Bij clusterbemonstering bestaat de steekproef uit waarnemingen van de
geselecteerde groepen.
!! Gestratificeerde steekproef heeft de voorkeur wanneer het doel is om de
precisie te verhogen, en clustersteekproef heeft de voorkeur wanneer het doel
is om de kosten te verlagen.
ERRORS
Steekproeffouten/ sampling errors
Onvermijdelijk kunnen er zich fouten voordoen als je met een steekproef werkt in de plaats
van de volledige populatie te onderzoeken.

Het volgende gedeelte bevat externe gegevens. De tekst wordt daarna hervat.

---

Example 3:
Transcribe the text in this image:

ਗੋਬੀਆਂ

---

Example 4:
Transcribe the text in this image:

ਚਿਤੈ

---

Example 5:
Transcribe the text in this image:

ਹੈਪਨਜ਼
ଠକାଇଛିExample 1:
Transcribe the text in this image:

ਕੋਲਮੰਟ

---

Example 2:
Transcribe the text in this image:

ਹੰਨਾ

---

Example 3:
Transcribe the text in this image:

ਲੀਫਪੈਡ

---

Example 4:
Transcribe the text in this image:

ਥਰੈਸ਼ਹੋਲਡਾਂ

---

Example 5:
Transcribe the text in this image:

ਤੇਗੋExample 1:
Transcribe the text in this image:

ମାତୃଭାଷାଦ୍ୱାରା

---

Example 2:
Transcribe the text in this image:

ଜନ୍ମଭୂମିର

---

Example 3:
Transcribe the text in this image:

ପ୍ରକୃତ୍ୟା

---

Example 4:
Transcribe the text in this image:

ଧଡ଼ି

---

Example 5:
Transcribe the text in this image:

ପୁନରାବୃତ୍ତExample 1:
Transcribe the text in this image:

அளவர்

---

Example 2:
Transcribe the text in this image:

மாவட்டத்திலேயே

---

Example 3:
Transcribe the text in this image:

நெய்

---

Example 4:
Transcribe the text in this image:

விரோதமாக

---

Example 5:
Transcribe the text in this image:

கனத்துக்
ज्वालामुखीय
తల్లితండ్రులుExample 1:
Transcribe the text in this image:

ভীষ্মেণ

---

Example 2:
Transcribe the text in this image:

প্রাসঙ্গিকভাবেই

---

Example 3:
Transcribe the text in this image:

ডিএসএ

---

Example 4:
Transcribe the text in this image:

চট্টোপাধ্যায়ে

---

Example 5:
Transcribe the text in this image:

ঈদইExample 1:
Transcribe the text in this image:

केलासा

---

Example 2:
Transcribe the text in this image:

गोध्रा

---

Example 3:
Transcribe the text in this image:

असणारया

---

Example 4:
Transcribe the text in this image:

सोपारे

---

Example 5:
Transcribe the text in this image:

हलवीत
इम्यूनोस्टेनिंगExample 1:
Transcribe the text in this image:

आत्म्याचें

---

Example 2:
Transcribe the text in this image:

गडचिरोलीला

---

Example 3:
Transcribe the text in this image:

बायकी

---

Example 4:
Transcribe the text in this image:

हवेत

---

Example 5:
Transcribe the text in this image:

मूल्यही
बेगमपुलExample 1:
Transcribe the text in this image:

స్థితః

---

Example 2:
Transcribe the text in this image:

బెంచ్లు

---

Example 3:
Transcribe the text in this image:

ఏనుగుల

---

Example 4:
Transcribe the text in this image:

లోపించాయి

Er is slechts één populatie, maar er kunnen veel mogelijke steekproeven van een bepaalde
omvang uit de populatie worden getrokken. Een populatieparameter is dus een constante,
ook al is de waarde ervan onbekend.
Aan de andere kant is een variabele, zoals de steekproefgemiddelde X of het aandeel van
de steekproef, een willekeurige variabele waarvan de waarde afhankelijk is van de
specifieke steekproef die willekeurig uit de populatie wordt getrokken.